Controversial NSW coal project wins government backing

A render of Wallarah 2.

The Wallarah 2 underground coal project has been approved by the New South Wales Government despite ongoing community opposition on the state’s Central Coast.

Wallarah 2, a thermal coal project that has been proposed for more than two decades, would create hundreds of construction and operational jobs if developed.

However, the Central Coast community has continually objected the proposal, primarily because it could potentially damage the local water catchment and aquifers.

Despite this opposition, the NSW Planning Assessment Commission decided the majority South Korean-owned project was in the public interest.

“The creation of 300 operational jobs, and 450 construction jobs along with the investment in the local area would have significant local benefits for the community, provide investment in the Central Coast and contribute to the growth of the region,” the Commission explained.

“The mine would also generate royalties for the state and the people of NSW while providing a source of high quality thermal coal during the global transition to a decarbonised economy.”

In regards to the region’s water quality concerns, the Commission said the impacts and potential risks could be “appropriately managed through the framework of rigorous controls and requirements in place to manage, mitigate, minimise, compensate and offset those impacts.”

“In considering the suitability of the site for underground mining the Commission acknowledged its location under a sensitive drinking water catchment and the strategic context of a growing population, an uncertain future global coal market, along with the need to curb carbon emissions and reliance on coal fired power stations,” the Commission said.

“The Commission heard and acknowledged strong calls for it to take a precautionary approach given the potential for impacts to the Central Coast’s drinking water supply catchment.

“The issue has been assessed in detail.
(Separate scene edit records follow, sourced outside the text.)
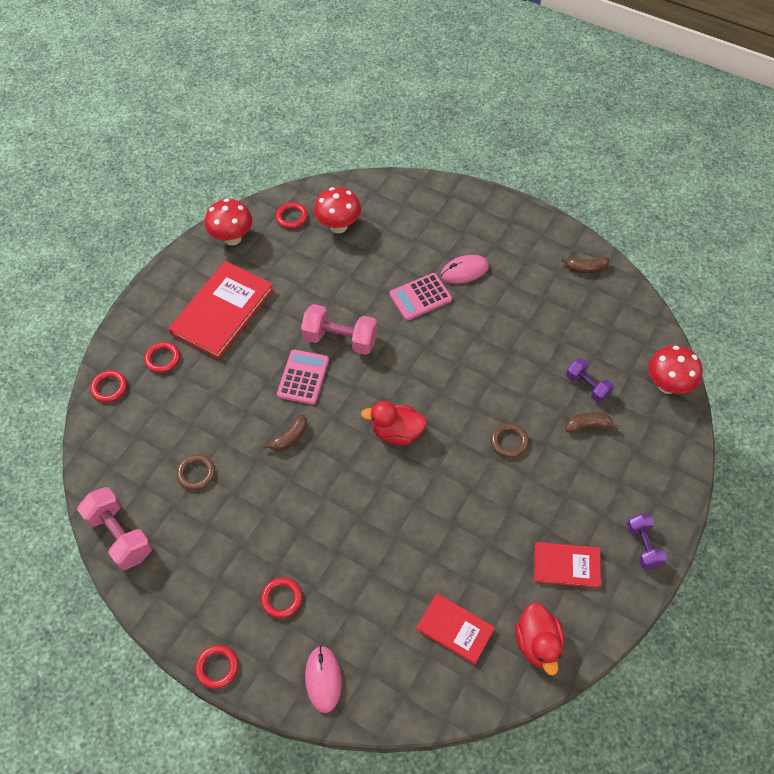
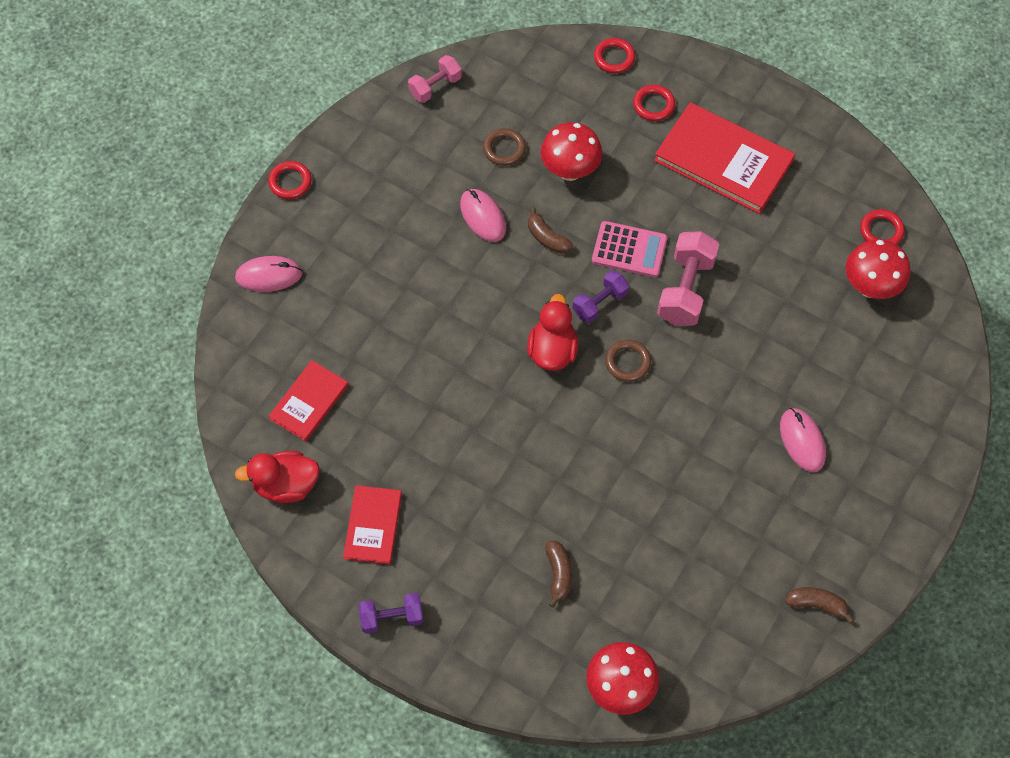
camera: 90 degrees right, 5 degrees up
(120, 535) = (435, 87): pink dumbbell -> pink dumbbell, size x0.62
(232, 238) = (840, 165): red mushroom -> red mushroom (570, 171)
(266, 489) = (483, 217): none -> pink mouse
(282, 598) = (356, 236): red ring -> none
(420, 297) = (755, 384): pink calculator -> none
(509, 441) = (537, 476): brown ring -> brown ring (627, 362)
(585, 268) = (816, 604): brown banana -> brown banana turned 105 degrees clockwise
(587, 386) = (618, 581): purple dumbbell -> purple dumbbell (600, 303)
Impacts were assessed to be small and acceptable, with no net impact on the availability of water for the Central Coast drinking water supply catchment during the life of the mine.”

The NSW Government’s approval has been criticised by industry and community groups, which say the decision showed that the state’s mine approval laws needed an overhaul.

Australian Coal Alliance campaign director Alan Hayes described the project as completely unacceptable and unwanted.

“Its approval is a slap in the face for local people who have been fighting it off for over 20 years,” Hayes said.

“The state government is more interested in appeasing the coal industry than in the welfare of the Central Coast community. It’s sickening. We will be exploring every option available to us to stop this project from going ahead, including court action.”

Lock The Gate spokesperson Steve Phillips said the decision showed how desperately the rules governing mine approvals in this state needed fixing.

“This is a risky, unwanted coal mine that threatens the safe drinking water supply for hundreds of thousands of people. The mine has been knocked back by a previous state government for those very reasons. How is it possible that the mine is now approved? The system is broken,” Phillips said.

If developed, the Wallarah project would become a 5 million tonne a year operation with a 28-year mine life.